▶ **Texte source**:
Après la fronde des agences, c'est au tour des designers, graphistes, rédacteurs, photographes et autres réalisateurs de prestations intellectuelles, de mener leur combat de créateurs contre les abus.
Mise à jour, juillet 2020 : Le ministère de l’Économie, des Finances et de la Relance adresse aujourd’hui un message fort quant à la responsabilité de la commande publique.
La fiche technique "La remise d’échantillons, de maquettes et de prototypes dans le cadre de la passation des marchés publics" éditée par la Direction des Affaires Juridiques du ministère de l’Économie, des Finances et de la Relance en juin 2020 définit très clairement la notion d’échantillons du code de la commande publique et impose une juste indemnisation des concurrents, à hauteur de 80% de l’évaluation du marché. Cela met un terme aux compétitions ouvertes exigeant des jours de travail sans indemnisation et cela va dans le sens des préconisations de l’AFD.
EN SAVOIR PLUS
Manifeste pour le respect de la création artistique et des prestations intellectuelles
En tant qu'acteurs de la communication assurant le relais entre les annonceurs et les créateurs, toute l'équipe de communication de "Ma Plume 2.0" ne peut que se faire l'écho de ces mouvements, par une meilleure information des uns et la défense des intérêts des autres…
De mauvaises habitudes à perdre
C'est un fait. L'époque où l'on concluait une affaire en se tapant dans la main et chacun respectant sa parole est bel et bien révolue. Et il faut reconnaître que nous sommes tous un peu responsables, agences et designers, qui, en produisant des recommandations toujours plus détaillées pour "faire la différence" par rapport à la concurrence avons permis l'instauration progressive de cette situation dévoyée.
Le constat, aujourd'hui, est qu'il y a eu trop d'abus. Les relations basées sur la confiance ont fait long feu. Comme ce directeur de communication d'une grande société qui déclarait : "lorsque je veux connaître l'état de mon marché, je ne commande plus d'études coûteuses auprès de cabinets spécialisés, je lance un appel d'offre et les agences le font pour moi".

(Enregistrements issus d'un jeu de données)
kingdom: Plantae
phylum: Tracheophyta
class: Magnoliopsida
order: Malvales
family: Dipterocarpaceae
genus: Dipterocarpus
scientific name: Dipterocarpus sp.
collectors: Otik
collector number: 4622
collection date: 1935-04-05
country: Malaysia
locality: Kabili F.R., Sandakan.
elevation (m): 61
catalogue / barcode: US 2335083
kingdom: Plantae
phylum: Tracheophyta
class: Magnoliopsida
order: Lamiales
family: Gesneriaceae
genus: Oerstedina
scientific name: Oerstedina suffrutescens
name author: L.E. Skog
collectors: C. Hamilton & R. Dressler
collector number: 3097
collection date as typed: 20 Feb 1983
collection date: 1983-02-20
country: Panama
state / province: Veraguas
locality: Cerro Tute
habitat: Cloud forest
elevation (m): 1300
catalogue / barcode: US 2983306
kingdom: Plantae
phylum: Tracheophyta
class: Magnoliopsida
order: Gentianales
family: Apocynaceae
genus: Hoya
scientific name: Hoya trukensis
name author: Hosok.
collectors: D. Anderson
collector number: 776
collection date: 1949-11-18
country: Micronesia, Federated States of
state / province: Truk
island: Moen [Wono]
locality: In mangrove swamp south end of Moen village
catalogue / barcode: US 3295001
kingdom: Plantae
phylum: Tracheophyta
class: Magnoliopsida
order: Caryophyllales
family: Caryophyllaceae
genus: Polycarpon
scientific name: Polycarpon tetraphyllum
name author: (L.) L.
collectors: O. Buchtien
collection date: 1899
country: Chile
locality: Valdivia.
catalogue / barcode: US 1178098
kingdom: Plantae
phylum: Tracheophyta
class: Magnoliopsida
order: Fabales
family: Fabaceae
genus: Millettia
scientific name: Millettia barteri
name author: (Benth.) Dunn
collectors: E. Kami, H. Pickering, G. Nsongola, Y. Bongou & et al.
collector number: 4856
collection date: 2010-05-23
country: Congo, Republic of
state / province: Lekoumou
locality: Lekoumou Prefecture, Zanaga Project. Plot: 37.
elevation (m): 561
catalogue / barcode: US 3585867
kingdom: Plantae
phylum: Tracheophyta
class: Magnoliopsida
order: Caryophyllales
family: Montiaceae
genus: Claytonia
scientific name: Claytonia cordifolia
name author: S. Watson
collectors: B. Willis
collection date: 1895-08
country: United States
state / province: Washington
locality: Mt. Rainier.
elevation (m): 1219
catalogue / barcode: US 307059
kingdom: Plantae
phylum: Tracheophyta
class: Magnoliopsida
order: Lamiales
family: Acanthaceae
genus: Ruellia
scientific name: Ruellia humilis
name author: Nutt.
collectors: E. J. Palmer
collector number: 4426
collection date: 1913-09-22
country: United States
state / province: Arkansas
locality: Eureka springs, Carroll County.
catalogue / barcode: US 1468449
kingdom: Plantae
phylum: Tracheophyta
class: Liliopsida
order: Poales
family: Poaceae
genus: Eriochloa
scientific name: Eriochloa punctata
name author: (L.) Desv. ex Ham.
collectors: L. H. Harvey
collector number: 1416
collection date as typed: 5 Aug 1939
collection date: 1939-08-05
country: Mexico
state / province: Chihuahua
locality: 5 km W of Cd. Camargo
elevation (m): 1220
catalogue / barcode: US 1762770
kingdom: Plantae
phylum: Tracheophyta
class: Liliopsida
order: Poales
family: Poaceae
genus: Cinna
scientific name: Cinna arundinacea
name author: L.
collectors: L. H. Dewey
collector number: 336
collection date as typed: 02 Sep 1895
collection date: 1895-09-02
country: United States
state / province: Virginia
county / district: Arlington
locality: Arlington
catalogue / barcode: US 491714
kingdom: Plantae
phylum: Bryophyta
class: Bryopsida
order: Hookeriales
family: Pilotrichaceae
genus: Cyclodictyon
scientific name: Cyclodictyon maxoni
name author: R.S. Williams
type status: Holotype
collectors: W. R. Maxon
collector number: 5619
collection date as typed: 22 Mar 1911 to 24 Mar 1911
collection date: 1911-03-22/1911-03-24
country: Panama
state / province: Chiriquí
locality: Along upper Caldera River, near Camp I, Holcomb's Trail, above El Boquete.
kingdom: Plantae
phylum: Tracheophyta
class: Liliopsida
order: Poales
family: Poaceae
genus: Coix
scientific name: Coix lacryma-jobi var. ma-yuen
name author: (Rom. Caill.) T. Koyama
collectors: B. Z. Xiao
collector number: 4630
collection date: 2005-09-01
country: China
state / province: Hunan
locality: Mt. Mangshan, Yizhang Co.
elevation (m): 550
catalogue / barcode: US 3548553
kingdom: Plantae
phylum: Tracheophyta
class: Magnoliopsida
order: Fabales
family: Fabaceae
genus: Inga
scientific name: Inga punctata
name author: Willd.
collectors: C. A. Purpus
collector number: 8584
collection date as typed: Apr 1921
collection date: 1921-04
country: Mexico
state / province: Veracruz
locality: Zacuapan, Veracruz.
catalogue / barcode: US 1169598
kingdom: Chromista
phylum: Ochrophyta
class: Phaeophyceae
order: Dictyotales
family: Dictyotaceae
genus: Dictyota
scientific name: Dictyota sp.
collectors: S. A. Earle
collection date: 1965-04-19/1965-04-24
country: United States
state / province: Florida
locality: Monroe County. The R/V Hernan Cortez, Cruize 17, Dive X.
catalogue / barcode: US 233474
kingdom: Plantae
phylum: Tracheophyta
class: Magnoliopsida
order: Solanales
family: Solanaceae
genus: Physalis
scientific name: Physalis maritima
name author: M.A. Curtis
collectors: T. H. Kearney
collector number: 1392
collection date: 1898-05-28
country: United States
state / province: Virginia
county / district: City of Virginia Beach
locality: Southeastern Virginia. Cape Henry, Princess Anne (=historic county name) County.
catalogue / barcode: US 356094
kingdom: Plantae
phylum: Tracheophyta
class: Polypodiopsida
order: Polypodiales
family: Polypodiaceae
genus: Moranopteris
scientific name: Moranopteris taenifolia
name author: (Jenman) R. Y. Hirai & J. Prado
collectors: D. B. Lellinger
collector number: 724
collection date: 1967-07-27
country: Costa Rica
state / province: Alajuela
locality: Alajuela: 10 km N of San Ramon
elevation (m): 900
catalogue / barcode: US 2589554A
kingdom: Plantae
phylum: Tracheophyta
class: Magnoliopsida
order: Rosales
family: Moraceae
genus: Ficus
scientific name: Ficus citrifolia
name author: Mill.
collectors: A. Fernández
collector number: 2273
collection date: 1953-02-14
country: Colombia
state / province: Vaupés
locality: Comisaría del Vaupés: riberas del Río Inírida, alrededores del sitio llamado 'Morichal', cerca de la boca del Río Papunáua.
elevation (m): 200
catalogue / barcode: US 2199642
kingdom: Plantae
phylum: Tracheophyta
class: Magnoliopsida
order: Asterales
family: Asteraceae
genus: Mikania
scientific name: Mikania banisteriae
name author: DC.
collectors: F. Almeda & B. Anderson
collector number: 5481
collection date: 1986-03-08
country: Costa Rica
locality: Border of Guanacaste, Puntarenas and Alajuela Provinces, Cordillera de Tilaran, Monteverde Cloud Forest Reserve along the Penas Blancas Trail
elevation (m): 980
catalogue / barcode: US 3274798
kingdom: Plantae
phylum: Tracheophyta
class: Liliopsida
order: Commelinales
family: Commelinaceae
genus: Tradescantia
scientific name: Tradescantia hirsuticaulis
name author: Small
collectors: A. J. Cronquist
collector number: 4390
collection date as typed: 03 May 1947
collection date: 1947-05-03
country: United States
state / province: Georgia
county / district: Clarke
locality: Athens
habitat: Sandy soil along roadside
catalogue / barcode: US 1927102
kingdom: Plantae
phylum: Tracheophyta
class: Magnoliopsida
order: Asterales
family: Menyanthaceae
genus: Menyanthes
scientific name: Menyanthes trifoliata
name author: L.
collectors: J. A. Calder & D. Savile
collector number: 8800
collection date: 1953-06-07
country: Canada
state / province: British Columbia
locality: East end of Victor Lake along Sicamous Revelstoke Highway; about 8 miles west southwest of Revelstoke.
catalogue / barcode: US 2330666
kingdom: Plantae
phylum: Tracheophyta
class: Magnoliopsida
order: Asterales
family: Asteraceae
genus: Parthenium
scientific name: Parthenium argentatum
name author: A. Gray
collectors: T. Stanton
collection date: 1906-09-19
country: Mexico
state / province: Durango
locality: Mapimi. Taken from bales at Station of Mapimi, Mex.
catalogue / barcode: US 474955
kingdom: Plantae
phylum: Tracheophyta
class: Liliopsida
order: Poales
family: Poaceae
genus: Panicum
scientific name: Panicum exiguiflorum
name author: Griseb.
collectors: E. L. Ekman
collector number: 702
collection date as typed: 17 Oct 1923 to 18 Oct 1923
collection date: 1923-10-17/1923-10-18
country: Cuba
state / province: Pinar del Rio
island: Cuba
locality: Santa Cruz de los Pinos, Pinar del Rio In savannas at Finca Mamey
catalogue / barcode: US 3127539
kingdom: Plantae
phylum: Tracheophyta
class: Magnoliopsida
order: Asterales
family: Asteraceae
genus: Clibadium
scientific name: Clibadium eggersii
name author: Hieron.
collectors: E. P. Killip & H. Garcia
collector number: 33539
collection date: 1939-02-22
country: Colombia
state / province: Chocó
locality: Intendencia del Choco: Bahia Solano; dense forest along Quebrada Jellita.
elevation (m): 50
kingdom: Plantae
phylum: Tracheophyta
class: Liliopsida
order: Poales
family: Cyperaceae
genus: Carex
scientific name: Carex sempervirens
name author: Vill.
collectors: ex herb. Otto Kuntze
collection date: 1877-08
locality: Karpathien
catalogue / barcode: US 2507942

▶ **À faire**:
A. Pouvez-vous recopier le passage du texte source qui va de "La fiche technique" jusqu'à "préconisations de l’AFD." inclus ?
B. D'après le texte source, à quelle hauteur de l'évaluation du marché la fiche technique impose-t-elle d'indemniser les concurrents ?
C. Résumez le texte source en deux phrases.
Ces entrées n'ont aucun rapport avec le texte source.

▶ **Corrigé**:
A.
La fiche technique "La remise d’échantillons, de maquettes et de prototypes dans le cadre de la passation des marchés publics" éditée par la Direction des Affaires Juridiques du ministère de l’Économie, des Finances et de la Relance en juin 2020 définit très clairement la notion d’échantillons du code de la commande publique et impose une juste indemnisation des concurrents, à hauteur de 80% de l’évaluation du marché. Cela met un terme aux compétitions ouvertes exigeant des jours de travail sans indemnisation et cela va dans le sens des préconisations de l’AFD.

B. À hauteur de 80 % de l'évaluation du marché.

C. Une fiche technique publiée en juin 2020 par la Direction des Affaires Juridiques du ministère de l'Économie, des Finances et de la Relance impose une juste indemnisation des concurrents des marchés publics, à hauteur de 80 % de l'évaluation du marché, ce qui met un terme aux compétitions ouvertes exigeant des jours de travail sans indemnisation. Le texte reconnaît aussi que les agences et les designers, en produisant des recommandations toujours plus détaillées, ont permis l'instauration d'une situation d'abus où les relations fondées sur la confiance ont disparu.